Na análise da lei, há duas mudanças mais incisivas. A primeira destaca que os devedores terão direito um tipo de “recuperação judicial” para renegociarem as dívidas com todos os credores ao mesmo tempo. Outro aspecto recaí sobre as instituições financeiras, que ficam proibidas de exercer algum tipo de “assédio” ou “pressão” para algum contrato ou financiamento.
O superendividamento se caracteriza pela “impossibilidade manifesta do consumidor pagar a totalidade das dívidas de consumo sem comprometer o mínimo existencial”. Para o economista e consultor, Eloni Salvi, a lei traz alguns problemas de origem.
“Vejo que há uma tentativa de proteger o consumidor. Concordo com isso. Por outro lado, não há essa preocupação com aquele que fornece o crédito”, avalia. Para ele, a combinação da lei do superendividamento, com a de proteção de dados, dificulta a análise dos agentes financeiros. “O que vai acontecer é mais restrição para o acesso ao crédito, pois, caso não haja restrição no CPF do consumidor, não há como saber o quanto do orçamento dele está comprometido com prestações.”
Segundo a Confederação Nacional do Comércio de Bens, Serviços e Turismo (CNC), o número de famílias endividadas chegou a 69,7% em junho, o maior percentual desde 2010. A parcela da população com menor renda é a mais atingida pela instabilidade econômica nacional. Conforme outro estudo, da Fundação Getúlio Vargas (FGV), o endividamento para pessoas com renda renda mensal de até R$ 2,1 mil se aproxima dos 25%.
“É como se as pessoas tivessem opção de não pagar”

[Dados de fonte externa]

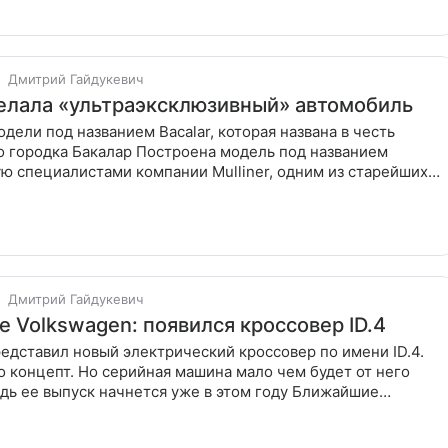
Дмитрий Гайдукевич
делала «ультраэксклюзивный» автомобиль
одели под названием Bacalar, которая названа в честь
о городка Бакалар Построена модель под названием
ую специалистами компании Mulliner, одним из старейших
ье
Дмитрий Гайдукевич
 Volkswagen: появился кроссовер ID.4
едставил новый электрический кроссовер по имени ID.4.
 концепт. Но серийная машина мало чем будет от него
едь ее выпуск начнется уже в этом году Ближайшие
 будут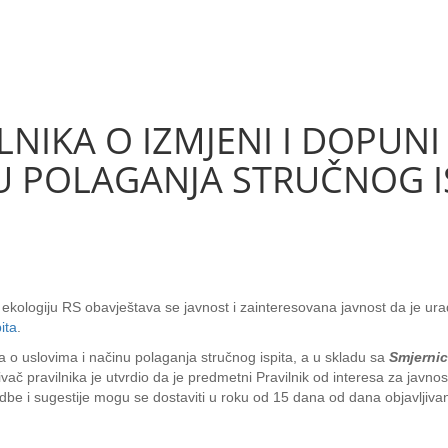
LNIKA O IZMJENI I DOPUNI
 POLAGANJA STRUČNOG ISP
i ekologiju RS obavještava se javnost i zainteresovana javnost da je u
ita
.
ika o uslovima i načinu polaganja stručnog ispita, a u skladu sa
Smjernic
ivač pravilnika je utvrdio da je predmetni Pravilnik od interesa za javnos
mjedbe i sugestije mogu se dostaviti u roku od 15 dana od dana objavljiva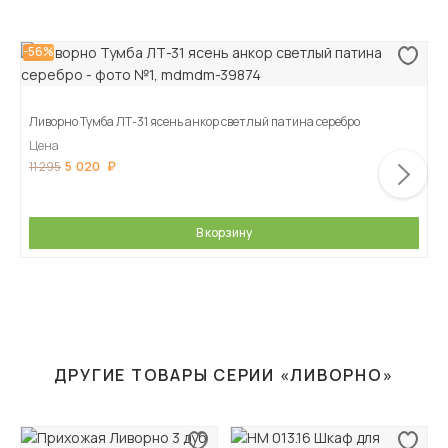
-56%
Ливорно Тумба ЛТ-31 ясень анкор светлый патина серебро
Цена
5 020
11 295
В корзину
ДРУГИЕ ТОВАРЫ СЕРИИ «ЛИВОРНО»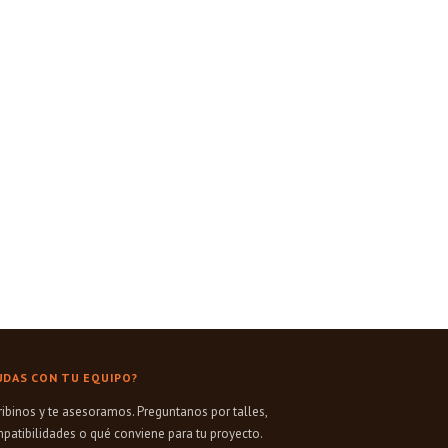
UDAS CON TU EQUIPO?
ribinos y te asesoramos. Preguntanos por talles,
patibilidades o qué conviene para tu proyecto.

O aumento no custo de vida, com a cesta básica representando quase 60% do salário mínimo e a perspectiva do Departamento Intersindical de Estatística e Estudos Socioeconômicos (Dieese) sobre o vencimento mínimo para sobrevivência de uma família passando dos R$ 5 mil, faz com que o conceito de “comprometer o mínimo à existência” seja difícil de medir.
Diante desta justificativa, acredita Salvi, há embasamento jurídico para defesa dos devedores. “O que me preocupa na lei, é que ela protege de tal maneira que o consumidor fica quase isento. É como se as pessoas tivessem a opção de não pagar.”